I started simply with a G in a speech bubble. From there I directed everything from type, colour, imagery, language and layout. I began with research, moodboards and sketches followed by designing UI elements in various graphics programmes. I built key pages as HTML, designed the grid and defined a pattern library straight in the browser. I always like to use original photography - no stock imagery here - so I organised photoshoots to take photos (and edit them) myself.

After testing and tweaking the UX and UI I worked up a style guide that can easily be picked up by other developers as they add new features. It's of course mobile first, responsive and properly tested on old and new browsers (progressive enhancement FTW!).

The end product is attractive and easy to use. It's up to date with industry standards (if not a little bit ahead) and feedback shows it's a product that is loved by the public.

Acorn Overseas' charity page
Partner campaigns

Partnering with different charities, I've delivered content strategy, creative concepts, graphics and video content for many campaigns. One of our campaigns saw the charity SolarAid winning the Google Global Challenge £500k grant. On World Aids Day, the world ate ice cream and raised money for the charity ChasingZero through our campaign FreezeAids.

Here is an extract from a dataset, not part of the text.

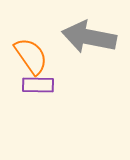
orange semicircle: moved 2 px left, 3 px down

Our biggest partner campaign came on the scene alongside our idea of 'consumer matching', where a company could match donations to their corporate charity, or a brand could match donations to users that did charitable activities in their field (for example Nike and London Marathon). To test how this would work, we teamed up with fashion brand OnePiece, who matched all donations to their corporate charity Acorn Overseas.

Interview with Natasha from OnePiece, directed and edited by me.

Integrating with others

I've worked closely with the team at RunKeeper to design and build 'The Burner', a web app that integrates with their API. It allows users to set a fitness goal, for example running 20 miles a week, but it also lets friends bet against that goal. If the goal is met, the money goes to the runner's charity, but if it doesn't, the money goes to the friends' charity.

To test and promote the app, I snowboarded 100 miles for charity and made a video about it.